- Native name: جورج نيكولاس حداد
- Church: Melkite Greek Catholic Church
- Archdiocese: Archeparchy of Baniyas
- Appointed: 14 October 2006
- Predecessor: Antoine Hayek
- Previous posts: Apostolic Administrator of Akka (2003-2006) Titular Eparch of Myra dei Greco-Melkiti (2002-2006) Apostolic Exarch of Argentine (2002-2005)

Orders
- Ordination: 28 August 1983 by Maximos V Hakim
- Consecration: 23 June 2002 by Gregory III Laham

Personal details
- Born: 24 June 1957 (age 69) Beirut, Lebanon

= Georges Nicholas Haddad =

Lebanese bishop (born 1957)

Georges Nicolas Haddad, SMSP (born 24 June 1957 in Beirut, Lebanon) is the current bishop of the Melkite Greek Catholic Archeparchy of Baniyas, Lebanon.

==Ecclesiastical career==
Haddad was ordained a priest on 28 August 1983 as a member of the Melkite religious community SMSP.

On 20 April 2002, he was appointed as Titular Archbishop of Myra of Greek Melkites with simultaneous appointment as Apostolic Exarch of Argentina.
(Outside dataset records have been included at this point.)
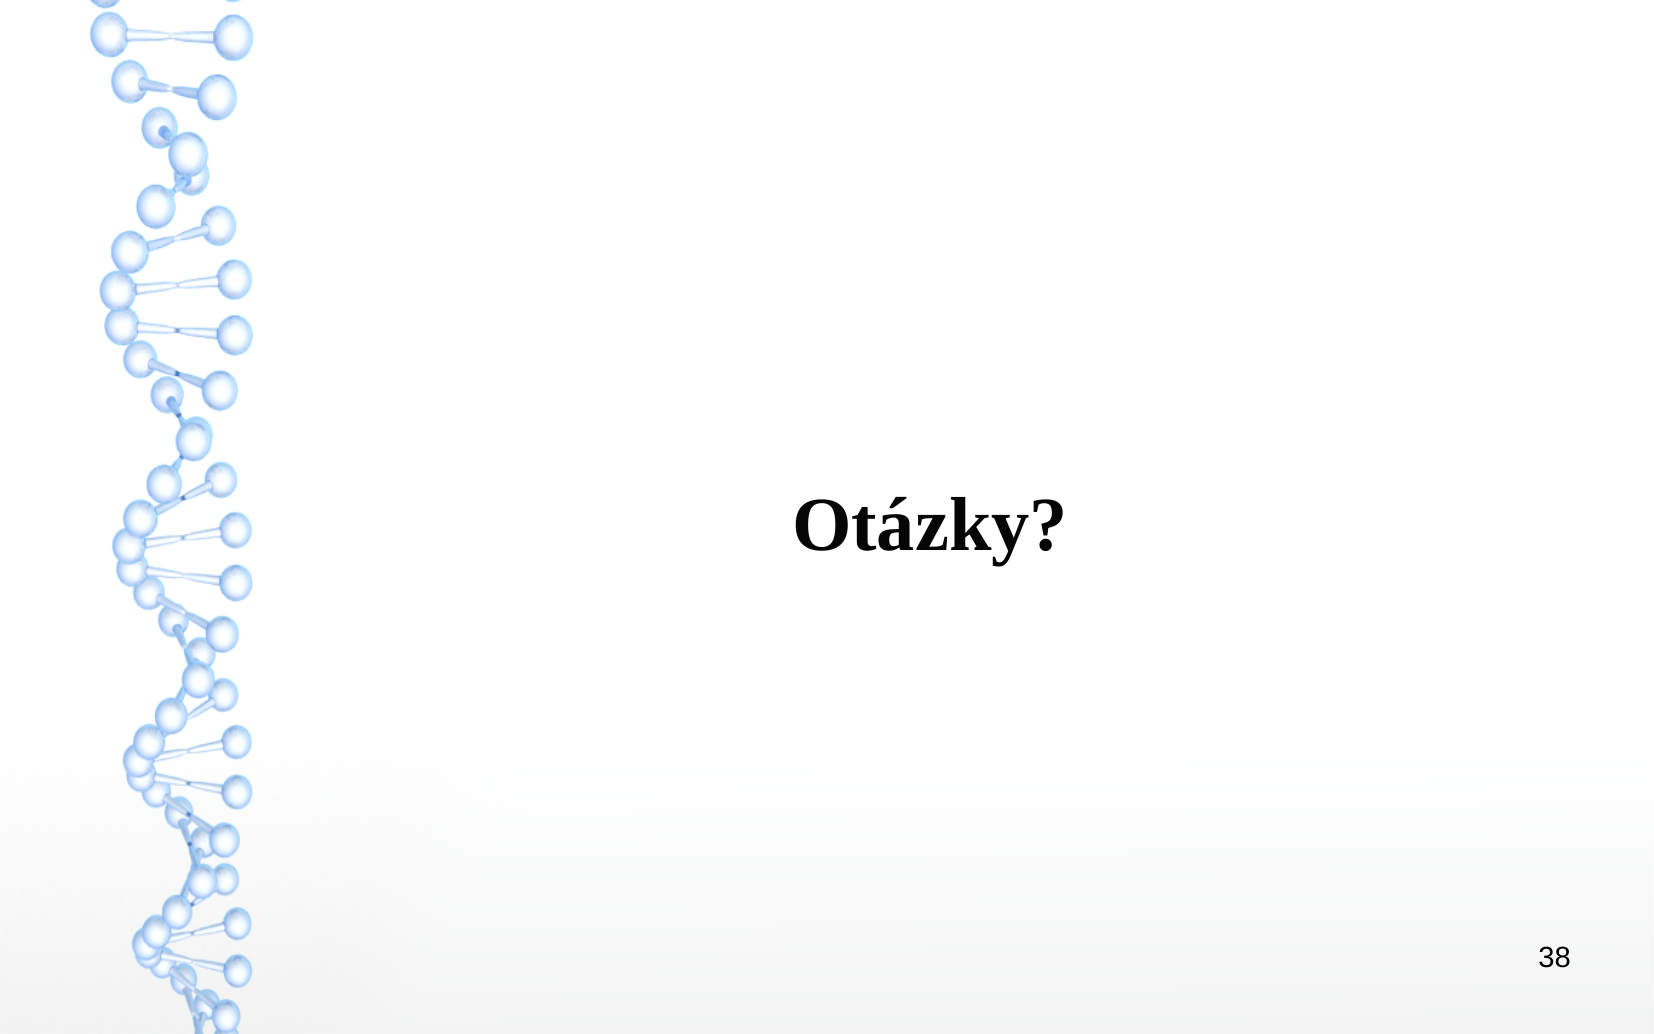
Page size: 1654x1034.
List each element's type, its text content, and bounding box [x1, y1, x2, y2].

title Otázky? [265, 439, 1595, 611]
picture [0, 0, 1654, 1034]
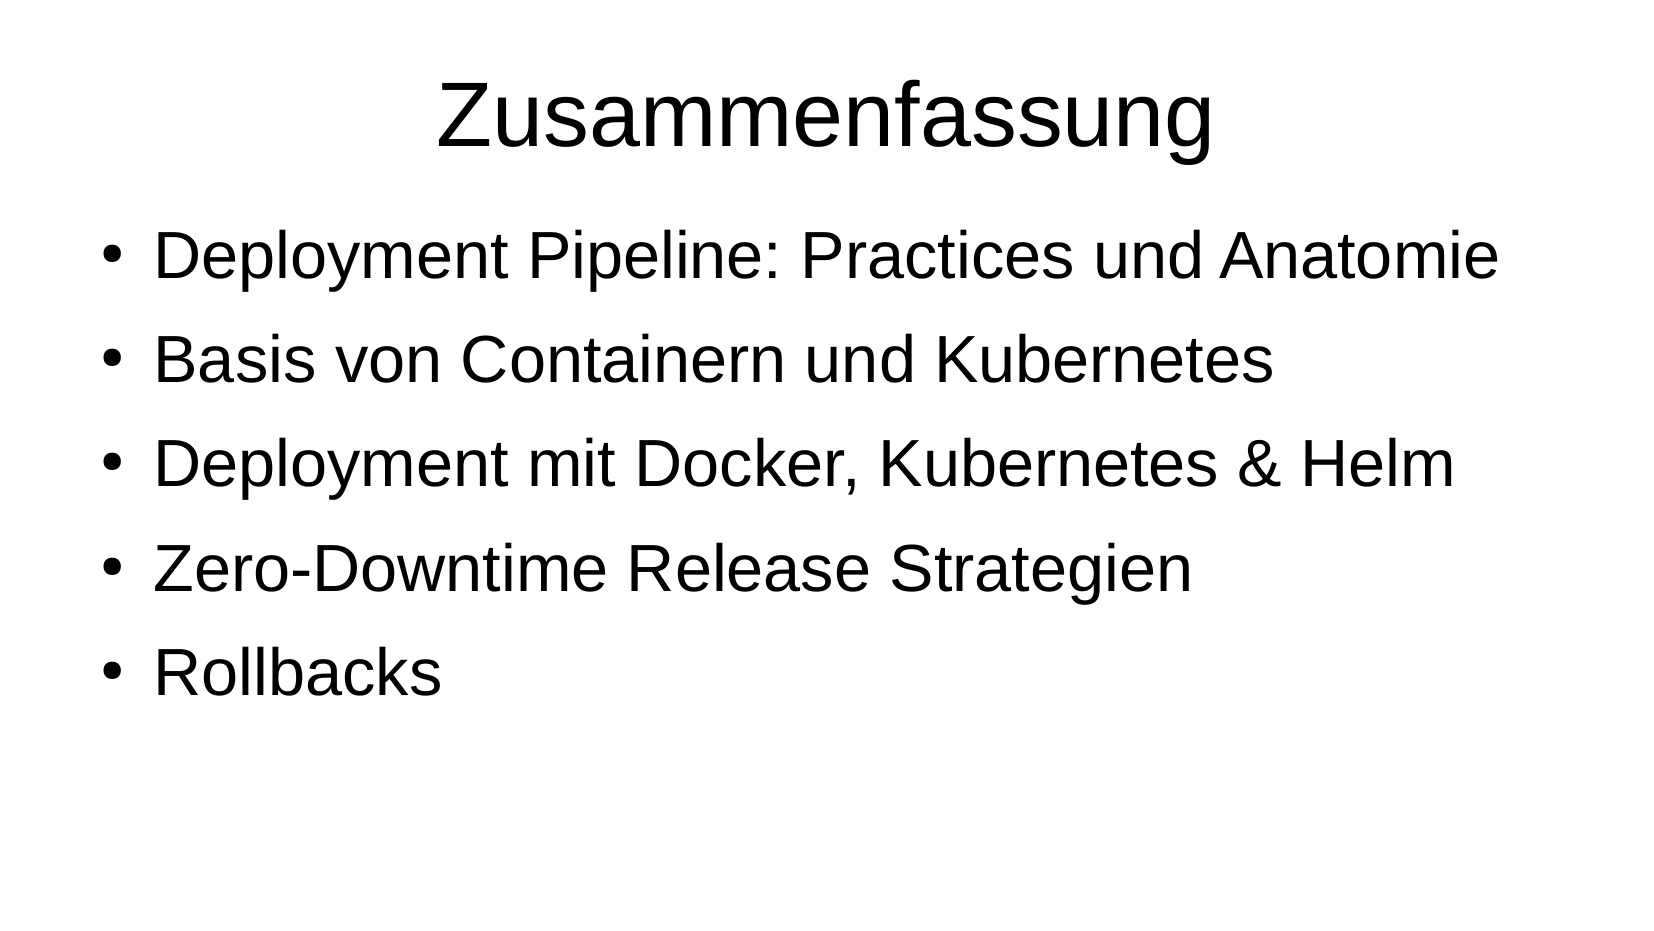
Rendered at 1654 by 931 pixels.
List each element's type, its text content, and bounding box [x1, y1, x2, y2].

title Zusammenfassung [82, 37, 1571, 193]
list Deployment Pipeline: Practices und Anatomie Basis von Containern und Kubernetes Deployment mit Docker, Kubernetes & Helm Zero-Downtime Release Strategien Rollbacks [82, 217, 1571, 758]
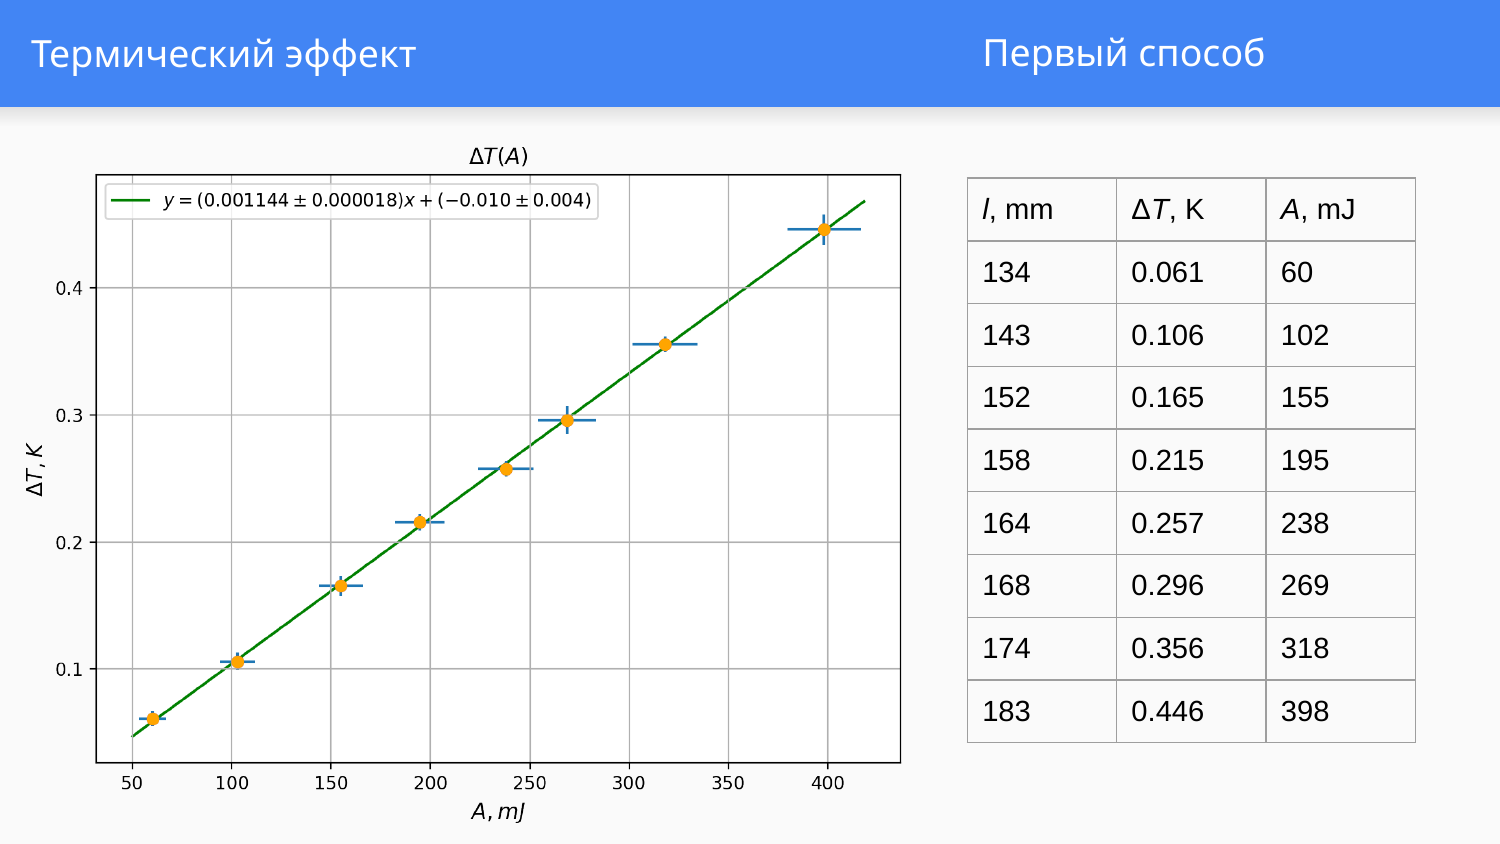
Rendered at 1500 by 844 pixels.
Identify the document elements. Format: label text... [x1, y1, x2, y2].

table_cell 0.257 [1117, 492, 1265, 554]
table_cell 158 [968, 430, 1116, 491]
table_cell 195 [1267, 430, 1415, 491]
table_cell 398 [1267, 681, 1415, 742]
picture [0, 81, 1004, 844]
table_header l, mm [968, 179, 1116, 240]
table_cell 318 [1267, 618, 1415, 679]
table_cell 60 [1267, 242, 1415, 303]
table_cell 102 [1267, 304, 1415, 366]
table_cell 238 [1267, 492, 1415, 554]
table_cell 269 [1267, 555, 1415, 617]
title Термический эффект [16, 2, 465, 81]
table_cell 134 [968, 242, 1116, 303]
table_cell 0.356 [1117, 618, 1265, 679]
table_cell 0.215 [1117, 430, 1265, 491]
table_header ΔT, K [1117, 179, 1265, 240]
table_cell 168 [968, 555, 1116, 617]
table_cell 174 [968, 618, 1116, 679]
text_box Первый способ [967, 14, 1426, 90]
table_cell 155 [1267, 367, 1415, 428]
table_cell 143 [968, 304, 1116, 366]
table_cell 0.061 [1117, 242, 1265, 303]
table_cell 164 [968, 492, 1116, 554]
table_cell 0.446 [1117, 681, 1265, 742]
table_header A, mJ [1267, 179, 1415, 240]
table_cell 0.165 [1117, 367, 1265, 428]
table_cell 183 [968, 681, 1116, 742]
table_cell 0.106 [1117, 304, 1265, 366]
table_cell 0.296 [1117, 555, 1265, 617]
table_cell 152 [968, 367, 1116, 428]
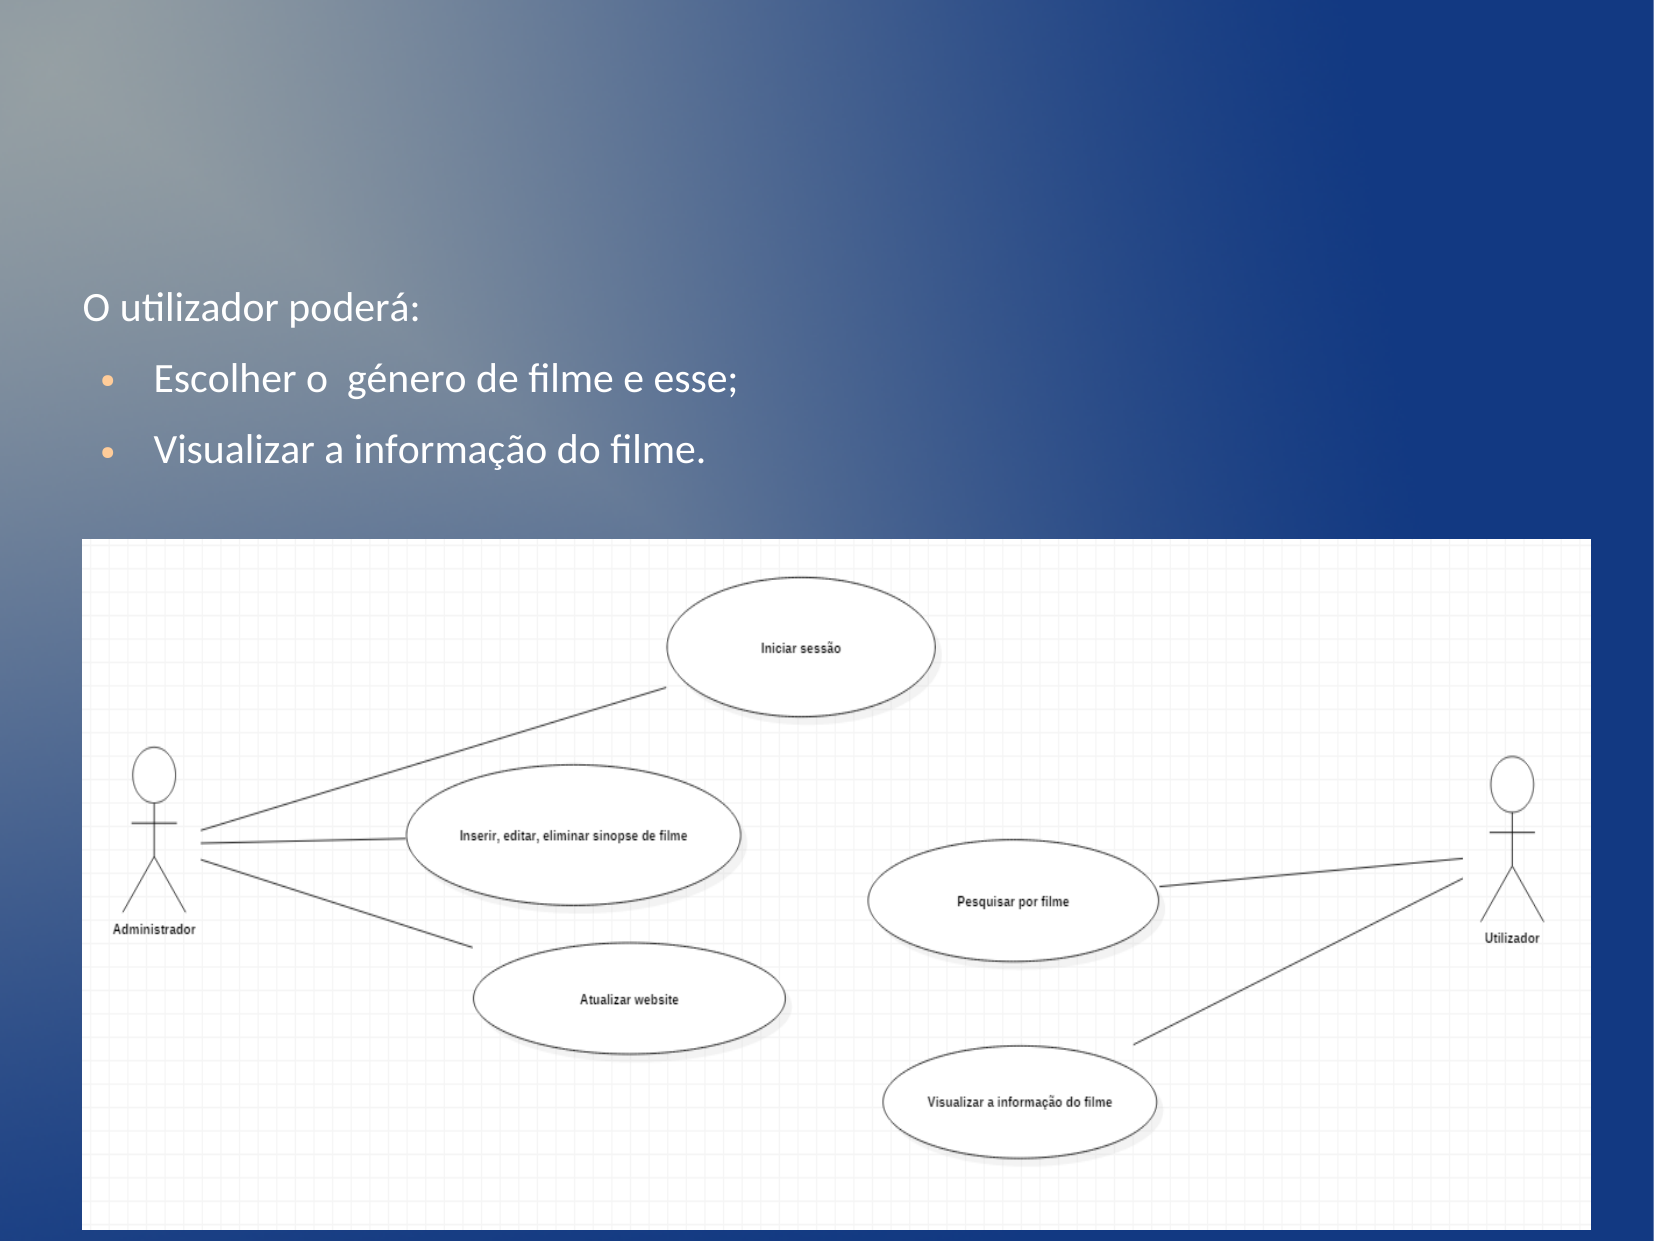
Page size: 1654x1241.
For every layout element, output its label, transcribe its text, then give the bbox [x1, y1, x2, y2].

picture [0, 0, 1654, 1241]
list O utilizador poderá: Escolher o género de filme e esse; Visualizar a informação do filme. [82, 290, 1571, 539]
His episcopal ordination was performed on 23 June 2002 by Gregory III Laham BS, Melkite Patriarch of Antioch, and his co-consecrators were André Haddad, BS (Archbishop of Zahle and Furzol) and Georges El-Murr, BC (Archbishop of Petra and Philadelphia).

On 21 March 2003 Haddad was appointed Apostolic Administrator of Akka in Israel. On 19 December 2005 he resigned as Bishop of Argentina, and on 7 February 2006 followed the resignation as Apostolic Administrator of Akka. His appointment as Archbishop of Banyas was held on 17 October 2006.

In October 2010, Haddad participated in the Special Assembly of the Synod of Bishops in Rome. The Synod of Bishops treated the situation of the Eastern Churches in the Middle East, and the archbishop participated in an intervention. He criticized the unsatisfactory implementation of religious freedom in Lebanon and on the basis that the constitution of 1926. Lebanese constitution proclaims a great religious freedom, which will not realize the full extent. Haddad called in his statement the deepening of inter-religious dialogue and requested of all religious communities in Lebanon to cooperate.